As I walked back to where my airplane was parked, I saw a sign that said “Restroom” and an arrow that pointed towards a rather new looking cinder-block building standing all by itself. Sure, I thought, why not? I walked over to the building and pulled on the door- locked. Really? What was the point of having a public restroom if it’s locked up? They clearly did not want pilots visiting this airport. I walked towards the airplane and turned to look at the building again. Using the restroom hadn’t been my original purpose, but now the suggestion was driving me- I really wanted to use men’s room. As I inspected the building’s exterior, I noticed an antenna on the top, looking for all the world like a Non-Directional Beacon (NDB.) Hmm…perhaps a more in-depth investigation was in order. I looked at the “Restroom” sign again and this time, let my eyes follow the direction of the arrow past the concrete building, over the grass, and to the row of hangars. Sure as heck, there it was- a small sign on a hangar door.  I found the door unlocked and silently made a partial apology.

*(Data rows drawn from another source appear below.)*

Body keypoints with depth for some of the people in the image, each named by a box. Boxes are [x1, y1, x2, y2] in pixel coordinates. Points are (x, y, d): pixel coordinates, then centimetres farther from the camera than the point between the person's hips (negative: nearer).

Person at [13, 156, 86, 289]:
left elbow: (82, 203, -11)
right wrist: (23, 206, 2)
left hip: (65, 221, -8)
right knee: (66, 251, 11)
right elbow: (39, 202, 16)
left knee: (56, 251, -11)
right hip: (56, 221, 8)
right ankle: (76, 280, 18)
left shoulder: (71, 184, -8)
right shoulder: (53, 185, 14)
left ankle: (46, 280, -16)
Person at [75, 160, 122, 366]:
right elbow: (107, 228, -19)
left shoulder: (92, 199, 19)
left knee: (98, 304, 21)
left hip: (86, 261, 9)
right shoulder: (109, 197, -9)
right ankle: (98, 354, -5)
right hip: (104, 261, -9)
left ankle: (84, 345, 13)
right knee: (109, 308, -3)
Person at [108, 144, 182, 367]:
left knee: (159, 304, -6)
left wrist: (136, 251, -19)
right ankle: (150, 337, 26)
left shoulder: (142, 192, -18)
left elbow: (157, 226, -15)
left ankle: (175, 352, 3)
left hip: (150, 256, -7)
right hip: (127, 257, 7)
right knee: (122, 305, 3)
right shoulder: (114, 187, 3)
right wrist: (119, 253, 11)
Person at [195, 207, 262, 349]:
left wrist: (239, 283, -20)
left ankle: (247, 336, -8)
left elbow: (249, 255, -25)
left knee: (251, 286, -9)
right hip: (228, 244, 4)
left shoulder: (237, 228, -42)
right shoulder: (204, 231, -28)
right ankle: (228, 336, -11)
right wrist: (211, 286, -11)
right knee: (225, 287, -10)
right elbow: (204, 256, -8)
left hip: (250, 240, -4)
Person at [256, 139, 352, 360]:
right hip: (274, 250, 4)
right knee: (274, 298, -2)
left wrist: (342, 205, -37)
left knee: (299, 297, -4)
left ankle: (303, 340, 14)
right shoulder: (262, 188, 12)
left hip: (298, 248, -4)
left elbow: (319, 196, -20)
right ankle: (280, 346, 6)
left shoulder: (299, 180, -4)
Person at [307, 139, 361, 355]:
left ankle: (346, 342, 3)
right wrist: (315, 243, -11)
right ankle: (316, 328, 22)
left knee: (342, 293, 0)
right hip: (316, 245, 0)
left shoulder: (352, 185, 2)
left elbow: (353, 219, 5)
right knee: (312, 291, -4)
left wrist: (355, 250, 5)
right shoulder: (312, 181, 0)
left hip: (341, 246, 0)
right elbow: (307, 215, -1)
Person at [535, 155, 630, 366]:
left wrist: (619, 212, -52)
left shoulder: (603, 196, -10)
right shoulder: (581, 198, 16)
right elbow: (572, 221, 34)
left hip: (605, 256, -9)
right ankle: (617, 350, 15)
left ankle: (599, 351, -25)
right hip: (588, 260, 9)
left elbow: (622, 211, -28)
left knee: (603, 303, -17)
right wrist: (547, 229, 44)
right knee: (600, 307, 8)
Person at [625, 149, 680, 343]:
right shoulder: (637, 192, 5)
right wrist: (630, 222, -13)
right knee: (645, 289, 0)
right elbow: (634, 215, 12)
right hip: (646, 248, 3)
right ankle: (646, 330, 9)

Once that was over, I did a quick pre-flight of my airplane and hesitated before I climbed into the cockpit to take one last look at the field. It struck me that in the 30 minutes or so I had been there, I had not seen one airplane land or take-off, and no movement at all on the ramp. Looking up, I saw a lone vulture, circling over the runway. Fitting, I thought- lonely and kind of depressing. Looking again, I realized that the bird was not a vulture, but some breed of hawk, a majestic bird of prey, probably looking for a meal, and now the scene went from depressing to hopeful. I was struck by how my perception had been changed by the type of bird I identified, even though the scene was essentially the same. Time to blast off, I thought, and I was soon climbing away once again into the beautiful morning.